- **To-do item A**
Decide whether each statement below agrees with the Tel Kabri passage, answering yes or no and quoting the decisive words of the passage exactly: (i) Tel Kabri covers 80 acres in the western Galilee; (ii) the Iron Age casemate wall is attributed to the 10th century BCE; (iii) the Middle Bronze Age palace was decorated with wall paintings in Minoan style.

Tel Kabri is one of the largest Bronze Age cities uncovered in Israel. It spreads over an area of 80 acres in the western Galilee 5 km east of the modern town of Nahariya (map ref. 1632-2681). The most prominent feature of this important multi-period site is the rampart surrounding it.

 



Finds to date include:

  • Pottery Neolithic occupation levels that contain traces of buildings, a single burial, polished stone axes, flint implements, and sherds typical of the Wadi Rabah culture
  • Rectilinear and curvilinear buildings and tombs of the Early Bronze Age I–II
  • Private homes, tombs, a fortification system, and the palace of the local ruler from the Middle Bronze Age (after which it was apparently abandoned), built in typical Canaanite style and decorated with a plaster floor and wall paintings in Minoan style
  • Iron Age remains of a Phoenician city founded in the 10th century BCE and a casemate wall attributed to the 9th–8th centuries BCE
  • Remains from the Hellenistic period, including an aqueduct
  • Settlement remains from the Roman to Ottoman periods, when the local inhabitants preferred to live on the hill to the northeast of the ancient settlement.

- **To-do item B**
Reproduce verbatim the part of the entries below that begins at the line containing "### Set of Rules" and runs through the end of the entries, with both ends included.

- **Given records**

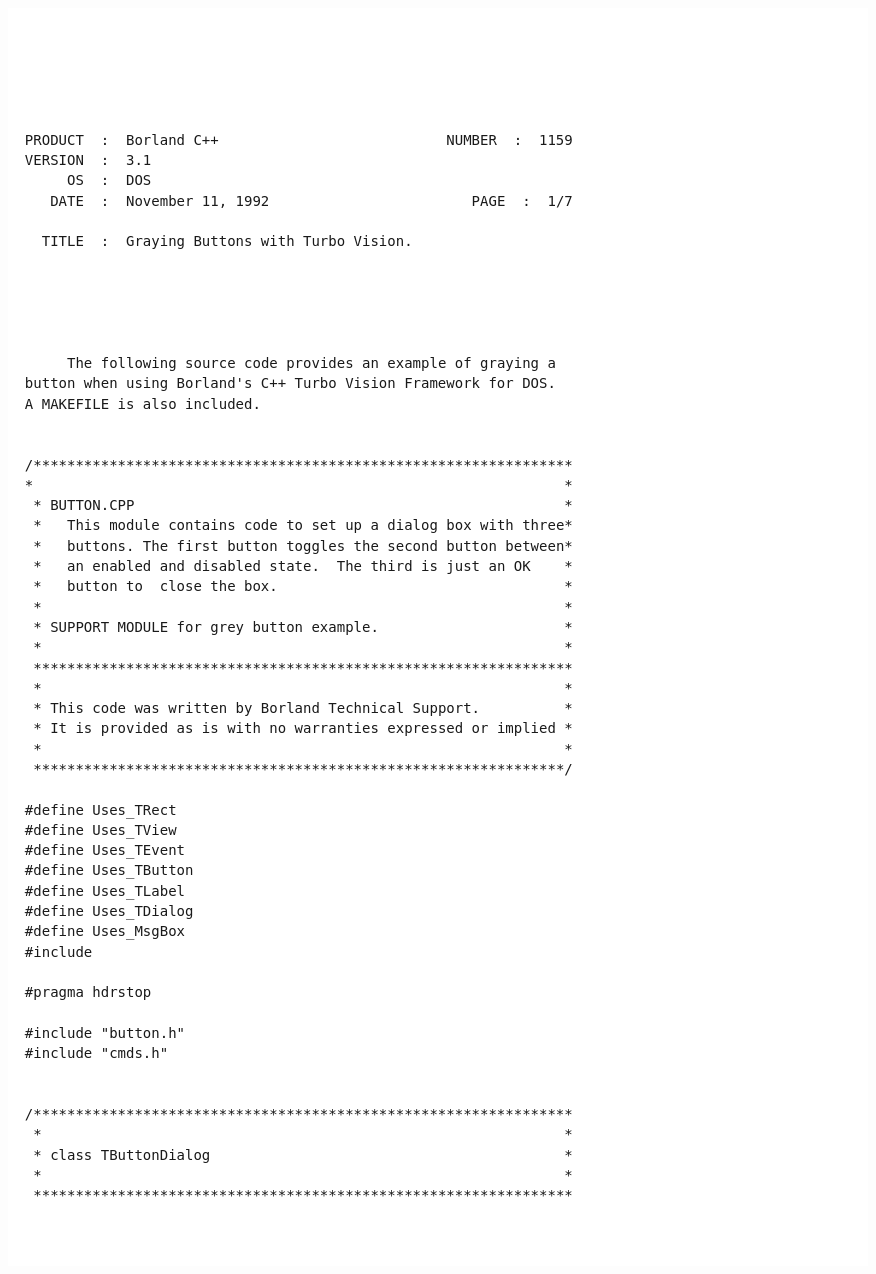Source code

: <pre>






  PRODUCT  :  Borland C++                           NUMBER  :  1159
  VERSION  :  3.1
       OS  :  DOS
     DATE  :  November 11, 1992                        PAGE  :  1/7

    TITLE  :  Graying Buttons with Turbo Vision.





       The following source code provides an example of graying a
  button when using Borland's C++ Turbo Vision Framework for DOS.
  A MAKEFILE is also included.


  /****************************************************************
  *                                                               *
   * BUTTON.CPP                                                   *
   *   This module contains code to set up a dialog box with three*
   *   buttons. The first button toggles the second button between*
   *   an enabled and disabled state.  The third is just an OK    *
   *   button to  close the box.                                  *
   *                                                              *
   * SUPPORT MODULE for grey button example.                      *
   *                                                              *
   ****************************************************************
   *                                                              *
   * This code was written by Borland Technical Support.          *
   * It is provided as is with no warranties expressed or implied *
   *                                                              *
   ***************************************************************/

  #define Uses_TRect
  #define Uses_TView
  #define Uses_TEvent
  #define Uses_TButton
  #define Uses_TLabel
  #define Uses_TDialog
  #define Uses_MsgBox
  #include <tv.h>

  #pragma hdrstop

  #include "button.h"
  #include "cmds.h"


  /****************************************************************
   *                                                              *
   * class TButtonDialog                                          *
   *                                                              *
   ****************************************************************
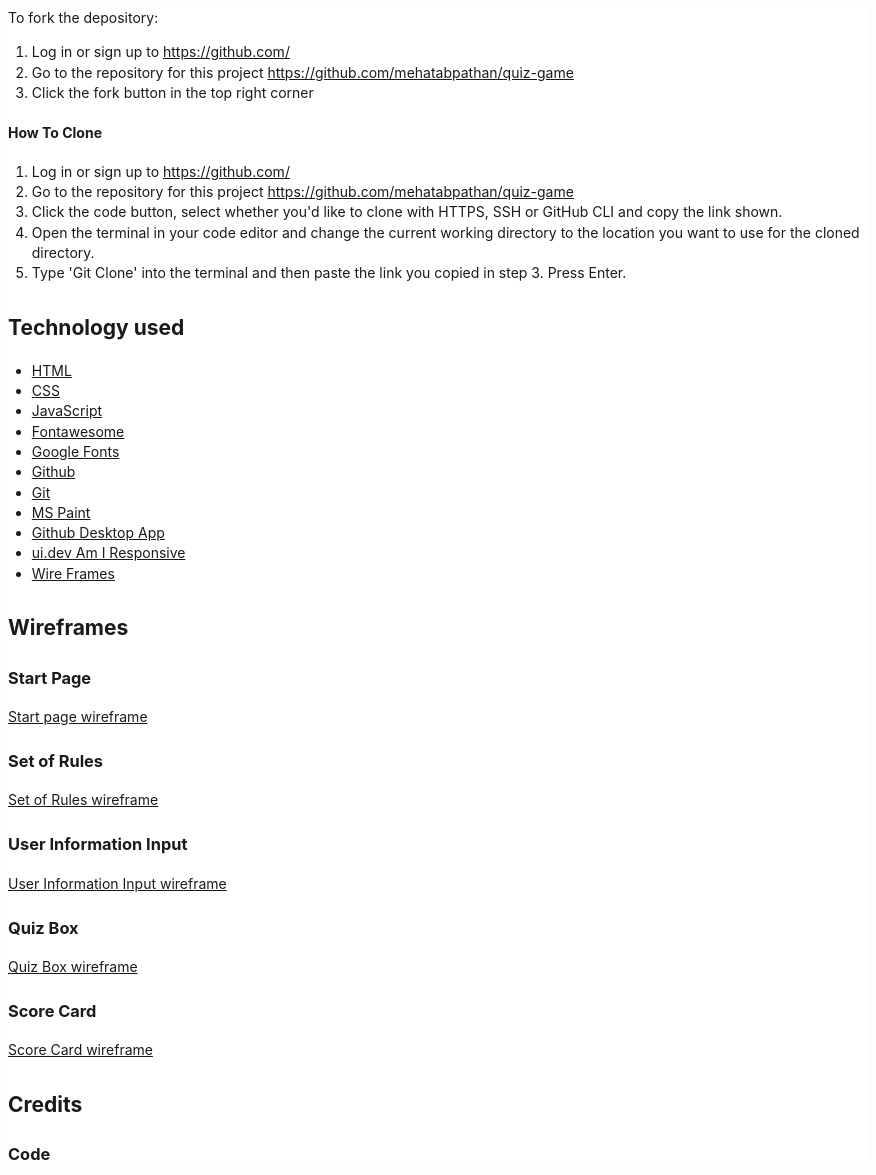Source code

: To fork the depository:

1. Log in or sign up to <https://github.com/>
2. Go to the repository for this project https://github.com/mehatabpathan/quiz-game
3. Click the fork button in the top right corner

#### How To Clone

1. Log in or sign up to <https://github.com/>
2. Go to the repository for this project https://github.com/mehatabpathan/quiz-game
3. Click the code button, select whether you'd like to clone with HTTPS, SSH or GitHub CLI and copy the link shown.
4. Open the terminal in your code editor and change the current working directory to the location you want to use for the cloned directory.
5. Type 'Git Clone' into the terminal and then paste the link you copied in step 3. Press Enter.


## Technology used
- [HTML](https://www.w3schools.com/html/default.asp)
- [CSS](https://www.w3schools.com/css/default.asp)
- [JavaScript](https://www.w3schools.com/js/default.asp)
- [Fontawesome](https://fontawesome.com/)
- [Google Fonts](https://fonts.google.com/)
- [Github](https://github.com/)
- [Git](https://git-scm.com/)
- [MS Paint](https://apps.microsoft.com/store/detail/paint/9PCFS5B6T72H)
- [Github Desktop App](https://desktop.github.com/)
- [ui.dev Am I Responsive](https://ui.dev/amiresponsive)
- [Wire Frames](https://app.uizard.io/)

## Wireframes
### Start Page
[Start page wireframe](assets/images/startwf.png "view Start Page wire frame")

### Set of Rules
[Set of Rules wireframe](assets/images/rulewf.png "view Set of Rules wire frame")

### User Information Input
[ User Information Input wireframe](assets/images/infowf.png "view Set of Rules wire frame")

### Quiz Box
[Quiz Box wireframe](assets/images/quizboxwf.png " view Quiz Box wire frame")

### Score Card
[Score Card wireframe](assets/images/scorewf.png "view Score Card wire frame")


## Credits

### Code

- **Response area A**
(i) Yes: "It spreads over an area of 80 acres in the western Galilee"
(ii) No: "a casemate wall attributed to the 9th–8th centuries BCE"
(iii) Yes: "decorated with a plaster floor and wall paintings in Minoan style"

- **Response area B**
### Set of Rules
[Set of Rules wireframe](assets/images/rulewf.png "view Set of Rules wire frame")

### User Information Input
[ User Information Input wireframe](assets/images/infowf.png "view Set of Rules wire frame")

### Quiz Box
[Quiz Box wireframe](assets/images/quizboxwf.png " view Quiz Box wire frame")

### Score Card
[Score Card wireframe](assets/images/scorewf.png "view Score Card wire frame")


## Credits

### Code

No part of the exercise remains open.